Saturday, February 3, 2007

Divesting & Purging Ritual of Buildings: Case of Bukit Timah Campus

Consumption Culture and divesting rituals
In consumption culture we understand that there are rituals for commodities. Called divesting, these rituals seek to remove the meaning on a commoditiy before it is resold as a second hand, but new product. Because commodities are never really pure objects that provide utility when consumed but more than that are symbols and encapsulate within them social meanings and statements, there is a need to remove the symobols and meanings before reuse to another social context is possible. Whether this is ever truly completely successful or not is an issue that can be further explored. However what has been argued before is the idea of attempts at divorcing objects of their original meaning. Just like how second hand goods are often divorced from their previous owners and their previous meanings for the owners and the social context (ie familiy, friends, collegues etc) that those items might have held.

Urban Structures as objects of social meaning
But I was wondering how has our consumption culture has pushed this ideas the realm of urban studies, to buildings. Buildings themselves like any items in the social sphere are never deviod completely of utilitarian or economic uses. It is entirely concievable to see them to hold meanings and become symbols in the social context which they stand. Thus framed, they are embedded with meanings that become salient to the larger social envrionment they stand in.

Bukit Timah Campus
We look now at the case of the Bukit Timah campus in Singapore. A building rich within the educational history of the island's history. This campus had for many years changed hands. From the then Raffles College, to Singapore University (later names National University of Singapore), to NIE (National Institute of Education), to SMU (Singapore Management University) and then final back to NUS again. Definitely the building is rich in social meaning in the Singaporean context. From a macro level there is the idea of its social meanings in the National psyche. But then moving down layer upon layer of institution, the building has different meanings for each of them. For NUS it can point to their Genesis. For NIE and SMU it is a location of temporial importance that served them till their true campuses have been built in other parts of the country. Specifically for SMU, like NUS it serves as a "Genesis point" for their begining.
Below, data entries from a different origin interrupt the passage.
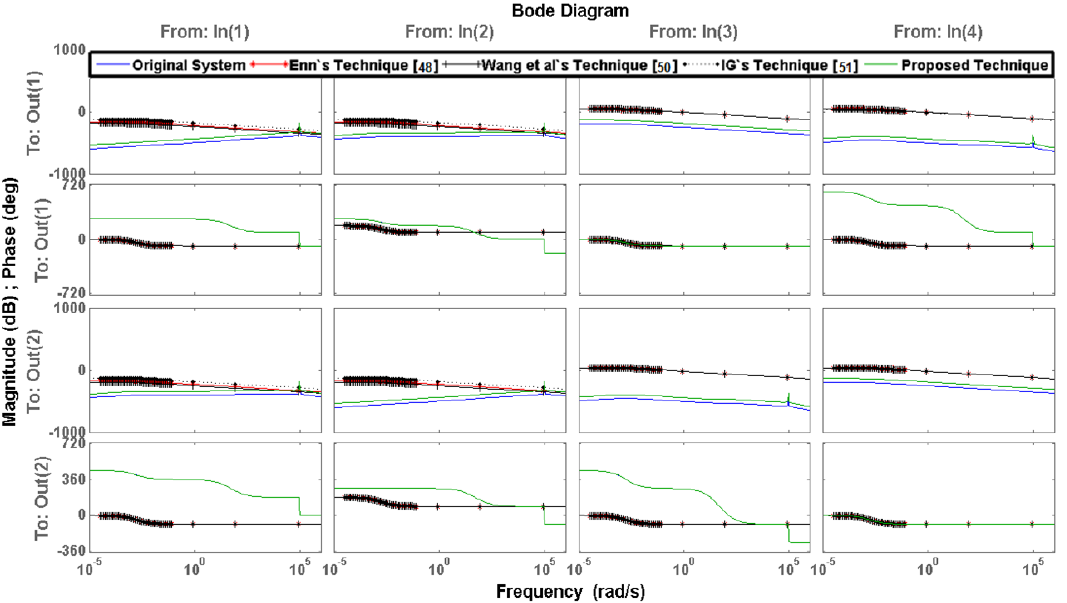
Figure 7. Frequency response Bode plot (magnitude and phase) in the given frequency weights of 1st order for Example 1.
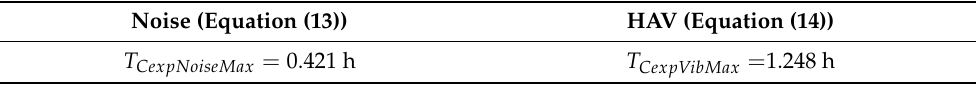
Table 4. Maximum exposure times for noise and vibration taken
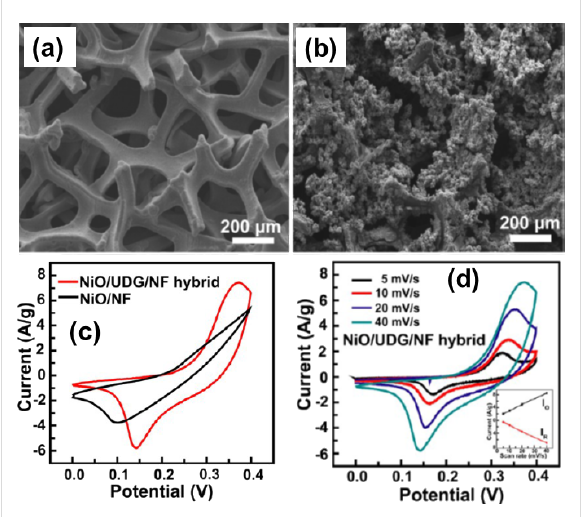
Figure 7: SEM images of (a) 3D ultrathin derived graphene/Ni foam (UDG/NF) scaffold and (b) NiO/UDG/NF hybrid after chemical bath deposition (CBD) growth of NiO nanoflakes. (c) Comparison of cyclic voltammograms of the NiO/UDG/NF hybrid and NiO/NF electrode at a scan rate of 40 mV/s. (d) CV curves of the NiO/UDG/NF hybrid at dif- ferent scan rates and linear response of the peak current intensity with the scan rate. Reprinted (adapted) with permission from [203], copy- right 2014 American Chemical Society.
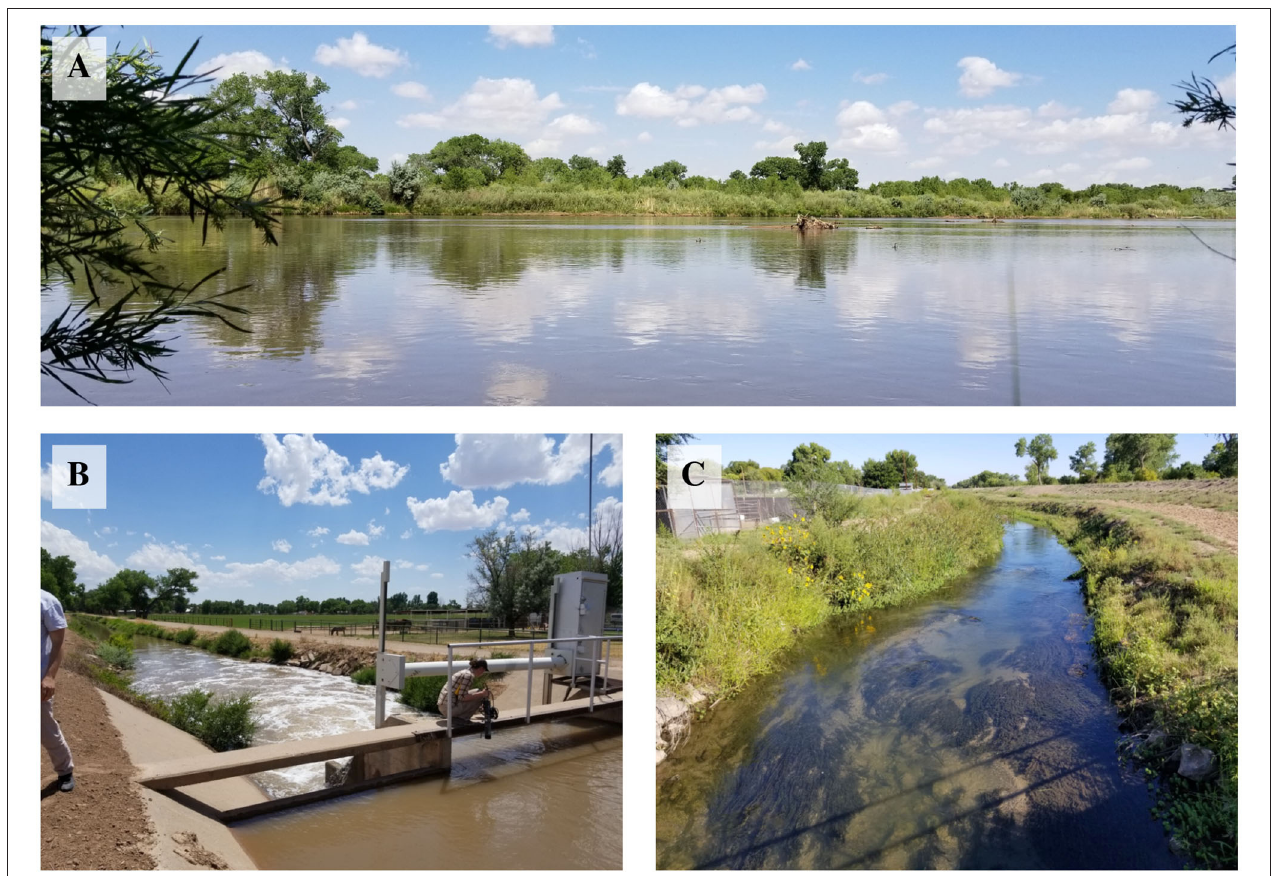
FIGURE 2 | Sampling sites at the (A) Rio Grande ( ∼ 110m wide), (B) Delivery Canal ( ∼ 8m wide), and (C) Drain ( ∼ 6m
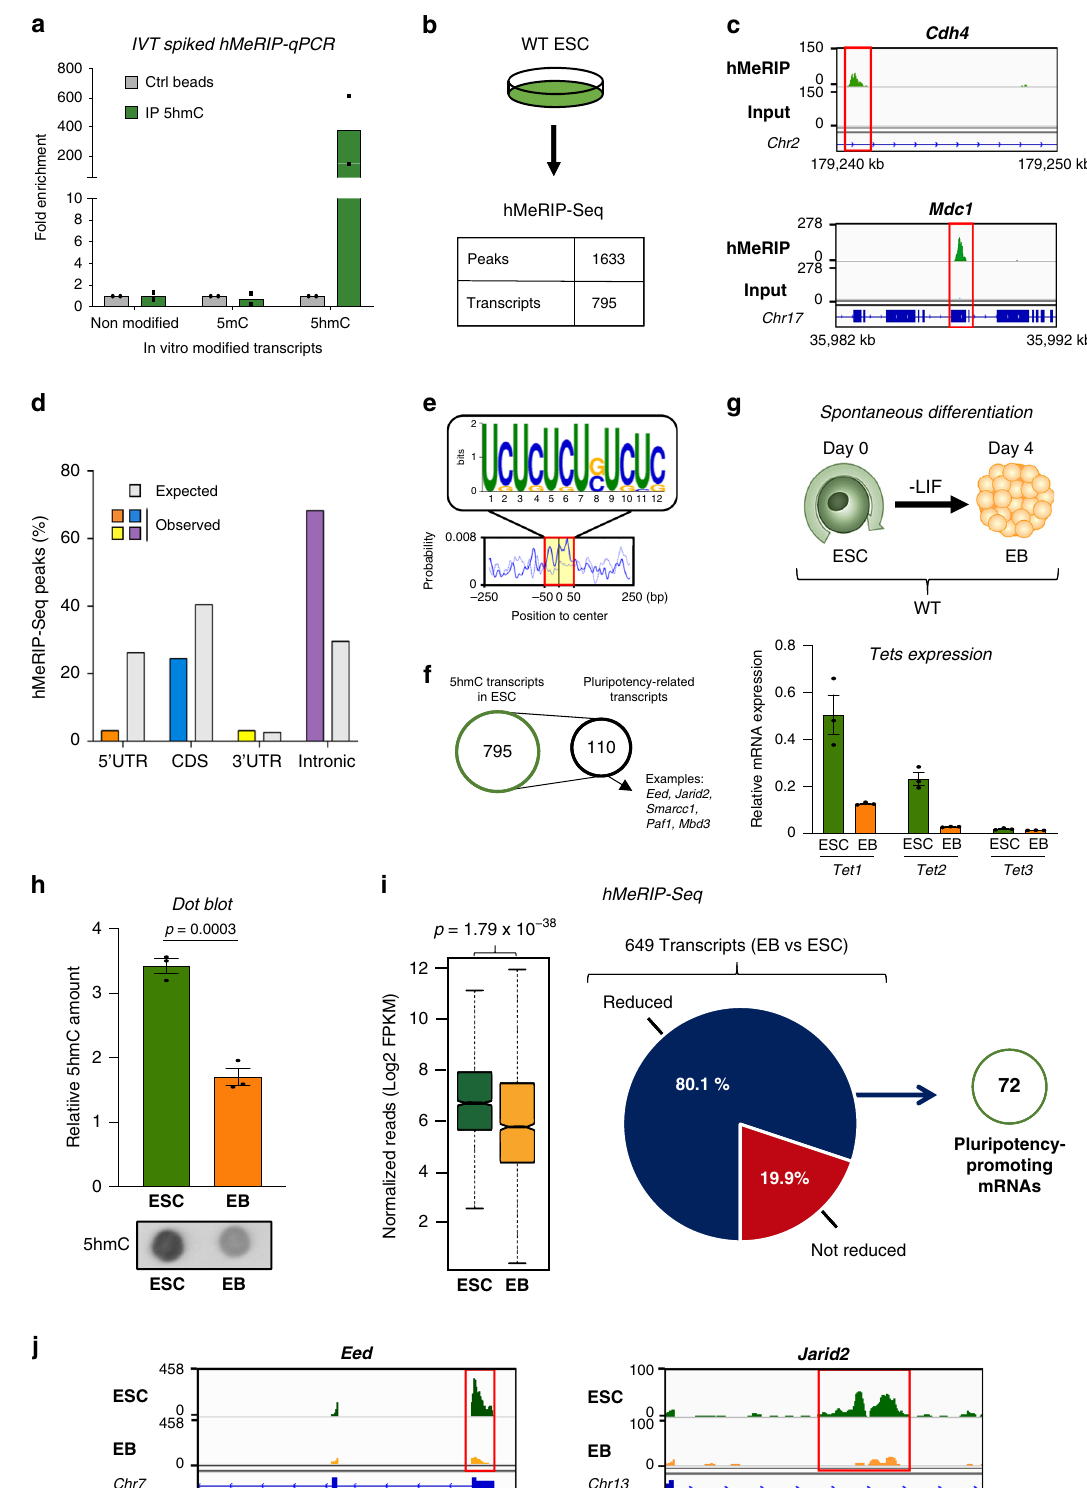
ESCs 37 . Dot blots for Tet1- and Tet2 -depleted ESCs (DKO) showed a reduction of the 5hmC level similar to that observed for TKO ESCs, while dot blots for Tet3 KO ESCs showed no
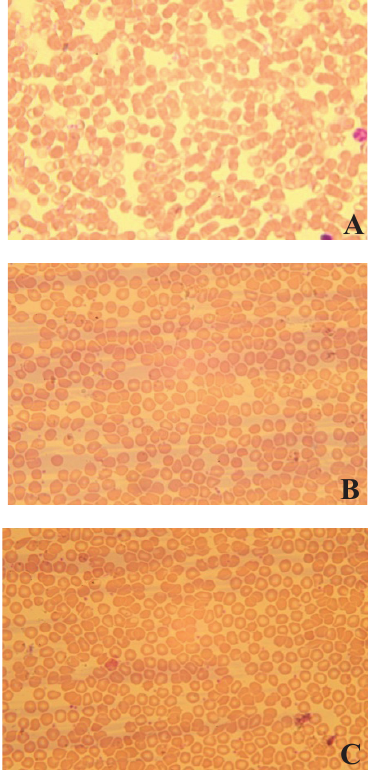
FIGURE 1 – Photomicrography of red blood cells from ( A ) colectomy, ( B ) colectomy +hepatectomy and ( C ) sham rats.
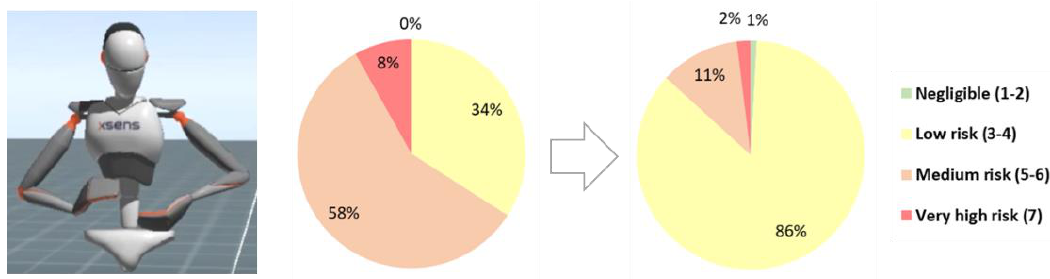
Figure 3. Ergonomic evaluation of as – is process and potential benefits obtainable with HRC.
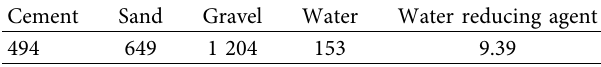
Table 3: Mix design of concrete (kg · m − 3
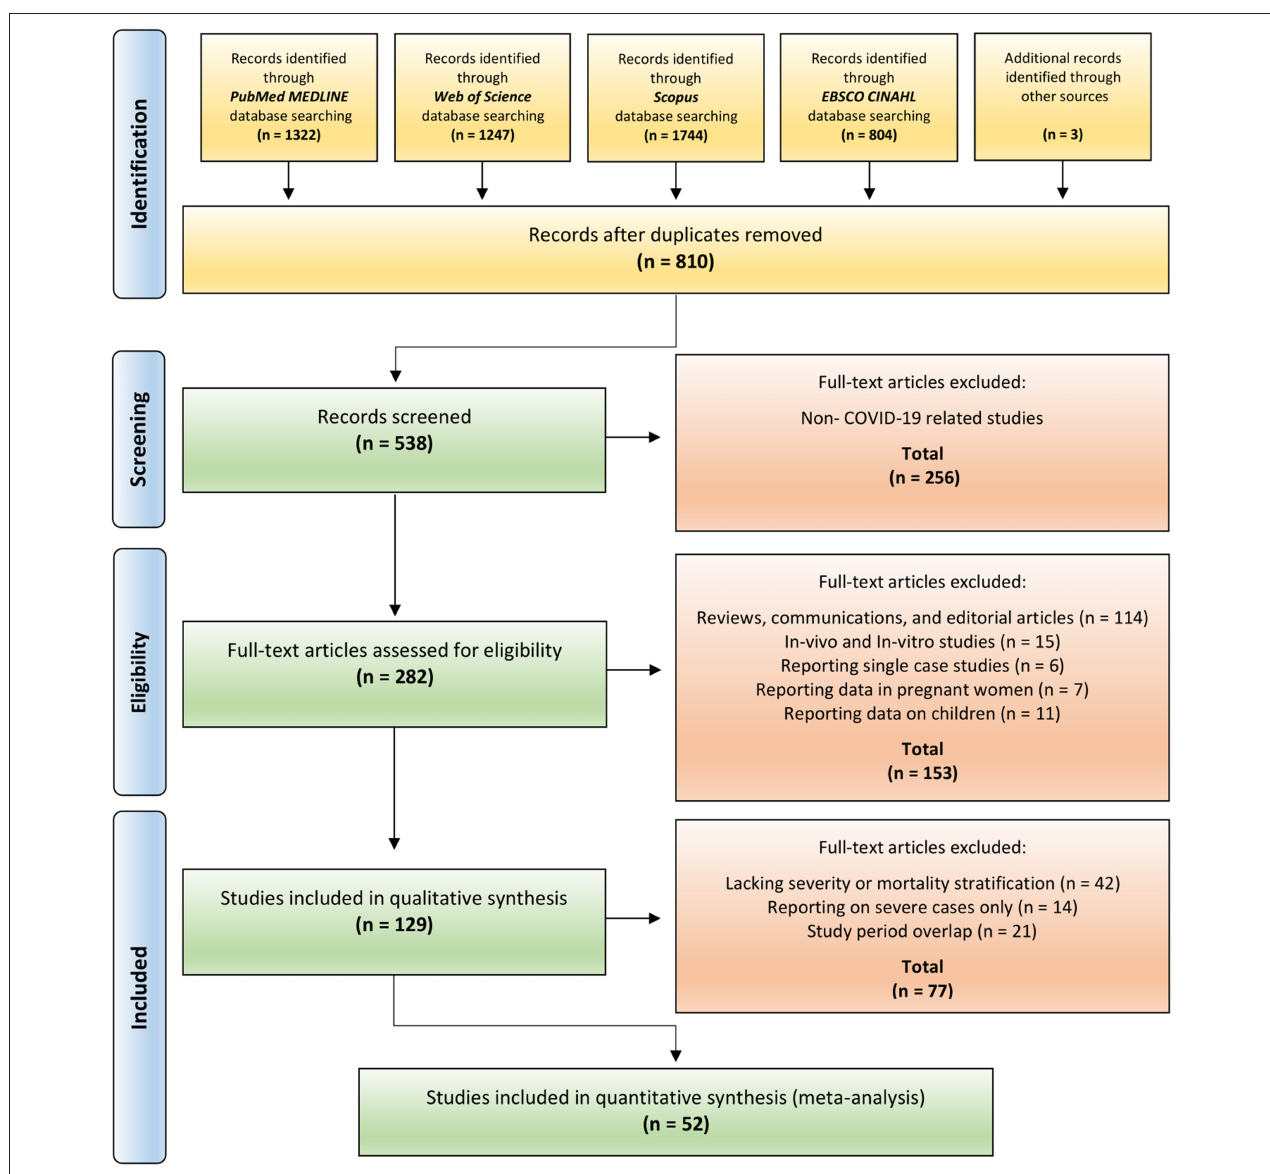
FIGURE 1 | PRISMA flow diagram for T-cell subsets and IL-10 in COVID-19 studies. Figure is adapted from PRISMA flow diagram 2009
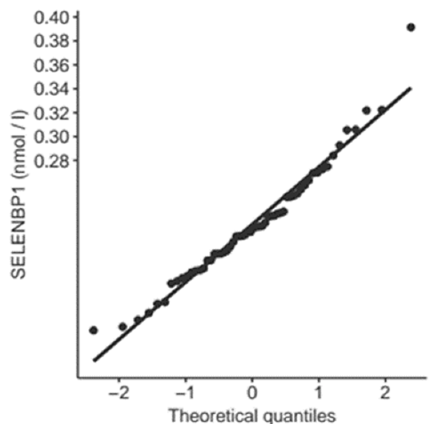
Figure 1. QQ-Plot of SELENBP1 in serum at baseline. The plot indicates the distribution of serum SELENBP1 concentrations at baseline before surgical intervention. The straight line indicates a normal distribution (R 2 = 0.96, p < 0.0001).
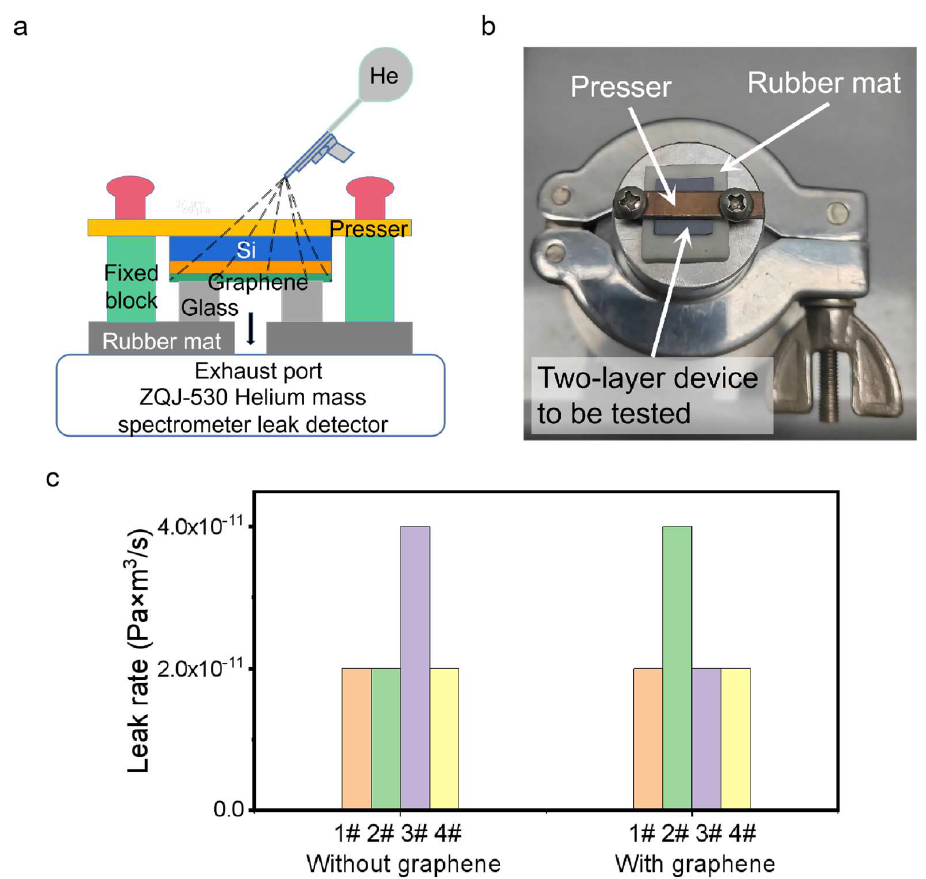
Figure 3. Sealing performance of two-layer device. ( a ) Schematic of a helium mass spectrometer leak detector; ( b ) A photograph of the helium mass spectrometer leak detector; ( c ) Comparison of leak rates between devices without and with graphene (each colored bar represents one device).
And further down, for individual students who walk through the campus doors, they too hold their own special meanings, no doubt of nostalgia for them.

Divesting Ritual in Bukit Timah
Recently, I've walked through the campus. As a student of SMU who studied in the Bukit Timah campus and the new campus in the city the place holds a special meaning for me. But empirically what I have seen when walking through the place is seeing a sort of "purging" and divesting of the meanings that the previous occupants (us) held on the place. Some observations:

1. Coloured white instead of its previously distinct brownish orange
2. Knocking down of walls that used to mark groups study rooms
3. Completely revamping the toilets from blue to white themed
4. Changing first levels study rooms and seminar rooms into offices

And of course, ultimately the removal of the distinctive SMU logo on what used to be the Acccountancy tower with the NUS logo. It would seem from my perspective, that someone had spent quite abit of effort purging any traces of SMU''s previous existance on the campus. This is of course important in allowing for new meanings to be forged as the new Law School moves in and sets its place. But yet, from a sociological perspective, this has interest underpinnings of power movements. Where once the dominant power has gained control of its trophy, it purges any visages of its competitor's existence to pave way for the new. This is especially important since SMU had been seen as the "Different" new kid on the block set to break the traditional educational mold of NUS. Indeed for lack of a better word, SMU seemed like an insurgent bent to break the "power" of the dominant educational institution that was NUS.

Not putting an ethical slant to this (for surely SMU would have purged any existence of NIE before it moved in and NIE of NUS before that), the process as it is seen is indeed one that is truly facinating.

I am not sure what other sociological implications my observations might bring. But this is indeed interesting for me. Wish I had brought my camera during that visit.